§ Directions: What is needed here is an exact repetition of the records below, beginning at the line that has "IHC micrograph of" and stopping after the line that has "of carcinoid, with".

[Input material]

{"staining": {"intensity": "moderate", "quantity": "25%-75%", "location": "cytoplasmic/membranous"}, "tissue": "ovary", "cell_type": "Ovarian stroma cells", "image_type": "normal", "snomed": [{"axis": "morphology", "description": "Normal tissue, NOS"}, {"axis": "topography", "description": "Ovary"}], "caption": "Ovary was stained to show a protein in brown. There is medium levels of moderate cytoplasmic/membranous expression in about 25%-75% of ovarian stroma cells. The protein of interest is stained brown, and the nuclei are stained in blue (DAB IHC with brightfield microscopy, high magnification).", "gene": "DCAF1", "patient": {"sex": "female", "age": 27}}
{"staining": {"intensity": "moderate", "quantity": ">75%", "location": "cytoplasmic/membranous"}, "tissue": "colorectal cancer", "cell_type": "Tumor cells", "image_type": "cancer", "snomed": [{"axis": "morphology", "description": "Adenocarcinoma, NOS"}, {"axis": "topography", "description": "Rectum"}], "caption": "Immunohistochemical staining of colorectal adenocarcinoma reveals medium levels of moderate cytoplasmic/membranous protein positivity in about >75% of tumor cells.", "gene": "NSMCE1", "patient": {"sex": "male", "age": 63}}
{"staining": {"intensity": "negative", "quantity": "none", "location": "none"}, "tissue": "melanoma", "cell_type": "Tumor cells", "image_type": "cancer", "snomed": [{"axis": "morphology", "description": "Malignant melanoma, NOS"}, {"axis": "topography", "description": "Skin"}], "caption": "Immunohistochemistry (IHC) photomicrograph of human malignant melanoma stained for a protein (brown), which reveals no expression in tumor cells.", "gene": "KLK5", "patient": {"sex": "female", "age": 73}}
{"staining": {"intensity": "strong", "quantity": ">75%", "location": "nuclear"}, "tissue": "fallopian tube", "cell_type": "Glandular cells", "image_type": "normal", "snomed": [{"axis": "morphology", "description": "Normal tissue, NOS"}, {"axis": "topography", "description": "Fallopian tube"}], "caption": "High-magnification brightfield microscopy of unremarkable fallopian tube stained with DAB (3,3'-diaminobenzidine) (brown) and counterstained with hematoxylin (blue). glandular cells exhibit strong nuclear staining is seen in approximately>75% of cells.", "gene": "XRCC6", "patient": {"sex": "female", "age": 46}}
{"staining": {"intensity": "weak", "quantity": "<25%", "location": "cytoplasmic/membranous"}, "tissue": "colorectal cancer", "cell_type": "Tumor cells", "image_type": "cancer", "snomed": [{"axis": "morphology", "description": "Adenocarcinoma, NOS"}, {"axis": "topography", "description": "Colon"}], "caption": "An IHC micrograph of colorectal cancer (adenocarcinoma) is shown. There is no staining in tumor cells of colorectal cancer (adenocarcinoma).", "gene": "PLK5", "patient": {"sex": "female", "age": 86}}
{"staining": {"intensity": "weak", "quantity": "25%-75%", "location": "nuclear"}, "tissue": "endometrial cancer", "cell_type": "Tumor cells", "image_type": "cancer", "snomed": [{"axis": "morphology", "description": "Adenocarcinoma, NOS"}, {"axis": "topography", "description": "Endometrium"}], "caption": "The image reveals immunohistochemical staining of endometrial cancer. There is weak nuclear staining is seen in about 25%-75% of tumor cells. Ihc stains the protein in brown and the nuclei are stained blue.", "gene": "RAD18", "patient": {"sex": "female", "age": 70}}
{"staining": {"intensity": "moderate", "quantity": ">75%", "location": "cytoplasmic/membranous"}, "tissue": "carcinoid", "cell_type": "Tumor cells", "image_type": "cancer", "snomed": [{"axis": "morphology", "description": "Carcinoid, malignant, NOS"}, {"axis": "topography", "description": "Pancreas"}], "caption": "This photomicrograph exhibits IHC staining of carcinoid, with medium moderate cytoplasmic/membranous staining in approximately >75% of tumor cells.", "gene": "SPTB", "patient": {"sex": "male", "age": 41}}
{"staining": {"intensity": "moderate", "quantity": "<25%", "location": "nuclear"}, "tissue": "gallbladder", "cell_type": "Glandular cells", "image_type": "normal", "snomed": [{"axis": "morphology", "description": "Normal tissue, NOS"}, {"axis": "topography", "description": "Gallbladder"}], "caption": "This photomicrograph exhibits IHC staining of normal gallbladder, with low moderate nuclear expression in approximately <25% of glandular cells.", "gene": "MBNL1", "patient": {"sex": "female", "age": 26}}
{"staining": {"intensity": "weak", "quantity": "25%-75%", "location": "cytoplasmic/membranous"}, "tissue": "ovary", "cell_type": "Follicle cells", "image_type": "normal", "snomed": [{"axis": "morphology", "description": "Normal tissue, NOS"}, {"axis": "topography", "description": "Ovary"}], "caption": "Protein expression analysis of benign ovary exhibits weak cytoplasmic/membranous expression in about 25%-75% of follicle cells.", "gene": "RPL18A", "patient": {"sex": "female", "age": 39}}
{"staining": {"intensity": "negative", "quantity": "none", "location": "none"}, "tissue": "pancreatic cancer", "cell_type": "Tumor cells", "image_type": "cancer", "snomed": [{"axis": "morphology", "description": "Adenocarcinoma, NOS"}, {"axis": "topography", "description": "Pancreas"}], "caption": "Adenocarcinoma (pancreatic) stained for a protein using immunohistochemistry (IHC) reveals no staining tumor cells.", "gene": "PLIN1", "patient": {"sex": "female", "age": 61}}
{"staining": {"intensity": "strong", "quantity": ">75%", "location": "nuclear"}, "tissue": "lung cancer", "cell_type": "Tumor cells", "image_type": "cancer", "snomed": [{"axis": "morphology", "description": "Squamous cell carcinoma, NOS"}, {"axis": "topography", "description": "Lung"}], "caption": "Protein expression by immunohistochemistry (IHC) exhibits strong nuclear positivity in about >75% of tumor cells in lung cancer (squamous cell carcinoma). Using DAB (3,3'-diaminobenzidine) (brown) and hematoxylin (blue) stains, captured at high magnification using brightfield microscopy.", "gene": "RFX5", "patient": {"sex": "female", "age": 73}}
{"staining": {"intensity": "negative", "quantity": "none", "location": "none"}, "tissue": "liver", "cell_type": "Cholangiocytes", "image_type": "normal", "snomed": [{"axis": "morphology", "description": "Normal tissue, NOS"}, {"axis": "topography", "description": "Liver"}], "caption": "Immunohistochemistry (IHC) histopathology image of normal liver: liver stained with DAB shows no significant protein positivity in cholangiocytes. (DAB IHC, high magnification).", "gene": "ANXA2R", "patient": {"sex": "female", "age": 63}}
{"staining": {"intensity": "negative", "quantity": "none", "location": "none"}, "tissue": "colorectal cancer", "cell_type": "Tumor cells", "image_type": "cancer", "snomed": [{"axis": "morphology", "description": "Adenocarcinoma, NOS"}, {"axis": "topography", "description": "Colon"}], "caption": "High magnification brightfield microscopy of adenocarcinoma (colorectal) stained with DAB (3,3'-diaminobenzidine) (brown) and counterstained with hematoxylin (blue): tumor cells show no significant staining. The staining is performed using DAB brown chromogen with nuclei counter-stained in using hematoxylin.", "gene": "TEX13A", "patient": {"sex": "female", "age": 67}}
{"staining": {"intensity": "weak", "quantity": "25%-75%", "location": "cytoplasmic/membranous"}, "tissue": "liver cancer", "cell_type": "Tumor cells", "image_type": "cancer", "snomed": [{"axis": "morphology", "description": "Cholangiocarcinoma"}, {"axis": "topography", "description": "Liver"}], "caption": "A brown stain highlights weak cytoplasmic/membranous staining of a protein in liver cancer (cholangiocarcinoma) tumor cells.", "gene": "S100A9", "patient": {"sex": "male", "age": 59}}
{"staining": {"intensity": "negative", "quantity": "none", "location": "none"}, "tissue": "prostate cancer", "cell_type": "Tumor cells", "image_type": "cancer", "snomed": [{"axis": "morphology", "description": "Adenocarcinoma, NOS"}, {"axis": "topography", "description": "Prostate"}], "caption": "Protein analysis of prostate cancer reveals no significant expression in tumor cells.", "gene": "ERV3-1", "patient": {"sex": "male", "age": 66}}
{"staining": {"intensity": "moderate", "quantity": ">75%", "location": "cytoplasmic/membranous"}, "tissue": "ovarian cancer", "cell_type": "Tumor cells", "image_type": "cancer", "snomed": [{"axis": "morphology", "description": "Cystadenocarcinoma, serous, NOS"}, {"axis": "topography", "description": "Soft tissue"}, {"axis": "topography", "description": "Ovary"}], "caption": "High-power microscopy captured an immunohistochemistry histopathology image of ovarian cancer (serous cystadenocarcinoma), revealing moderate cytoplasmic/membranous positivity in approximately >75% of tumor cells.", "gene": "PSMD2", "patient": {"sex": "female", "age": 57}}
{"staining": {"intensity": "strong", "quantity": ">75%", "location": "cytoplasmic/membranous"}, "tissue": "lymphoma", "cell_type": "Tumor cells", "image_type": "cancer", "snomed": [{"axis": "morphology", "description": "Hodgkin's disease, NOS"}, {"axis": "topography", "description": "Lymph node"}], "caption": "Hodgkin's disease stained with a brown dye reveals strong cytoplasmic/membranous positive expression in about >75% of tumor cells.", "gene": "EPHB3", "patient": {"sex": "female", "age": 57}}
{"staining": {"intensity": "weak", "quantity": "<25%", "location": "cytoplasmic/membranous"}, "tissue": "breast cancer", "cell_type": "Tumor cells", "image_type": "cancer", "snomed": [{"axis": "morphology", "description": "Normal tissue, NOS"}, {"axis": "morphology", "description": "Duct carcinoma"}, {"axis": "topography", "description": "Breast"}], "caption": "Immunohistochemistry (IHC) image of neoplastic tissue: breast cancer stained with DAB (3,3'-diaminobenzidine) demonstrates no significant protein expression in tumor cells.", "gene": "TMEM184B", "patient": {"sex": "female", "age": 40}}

[/Input material]

§ Solution for this exercise:
{"staining": {"intensity": "weak", "quantity": "<25%", "location": "cytoplasmic/membranous"}, "tissue": "colorectal cancer", "cell_type": "Tumor cells", "image_type": "cancer", "snomed": [{"axis": "morphology", "description": "Adenocarcinoma, NOS"}, {"axis": "topography", "description": "Colon"}], "caption": "An IHC micrograph of colorectal cancer (adenocarcinoma) is shown. There is no staining in tumor cells of colorectal cancer (adenocarcinoma).", "gene": "PLK5", "patient": {"sex": "female", "age": 86}}
{"staining": {"intensity": "weak", "quantity": "25%-75%", "location": "nuclear"}, "tissue": "endometrial cancer", "cell_type": "Tumor cells", "image_type": "cancer", "snomed": [{"axis": "morphology", "description": "Adenocarcinoma, NOS"}, {"axis": "topography", "description": "Endometrium"}], "caption": "The image reveals immunohistochemical staining of endometrial cancer. There is weak nuclear staining is seen in about 25%-75% of tumor cells. Ihc stains the protein in brown and the nuclei are stained blue.", "gene": "RAD18", "patient": {"sex": "female", "age": 70}}
{"staining": {"intensity": "moderate", "quantity": ">75%", "location": "cytoplasmic/membranous"}, "tissue": "carcinoid", "cell_type": "Tumor cells", "image_type": "cancer", "snomed": [{"axis": "morphology", "description": "Carcinoid, malignant, NOS"}, {"axis": "topography", "description": "Pancreas"}], "caption": "This photomicrograph exhibits IHC staining of carcinoid, with medium moderate cytoplasmic/membranous staining in approximately >75% of tumor cells.", "gene": "SPTB", "patient": {"sex": "male", "age": 41}}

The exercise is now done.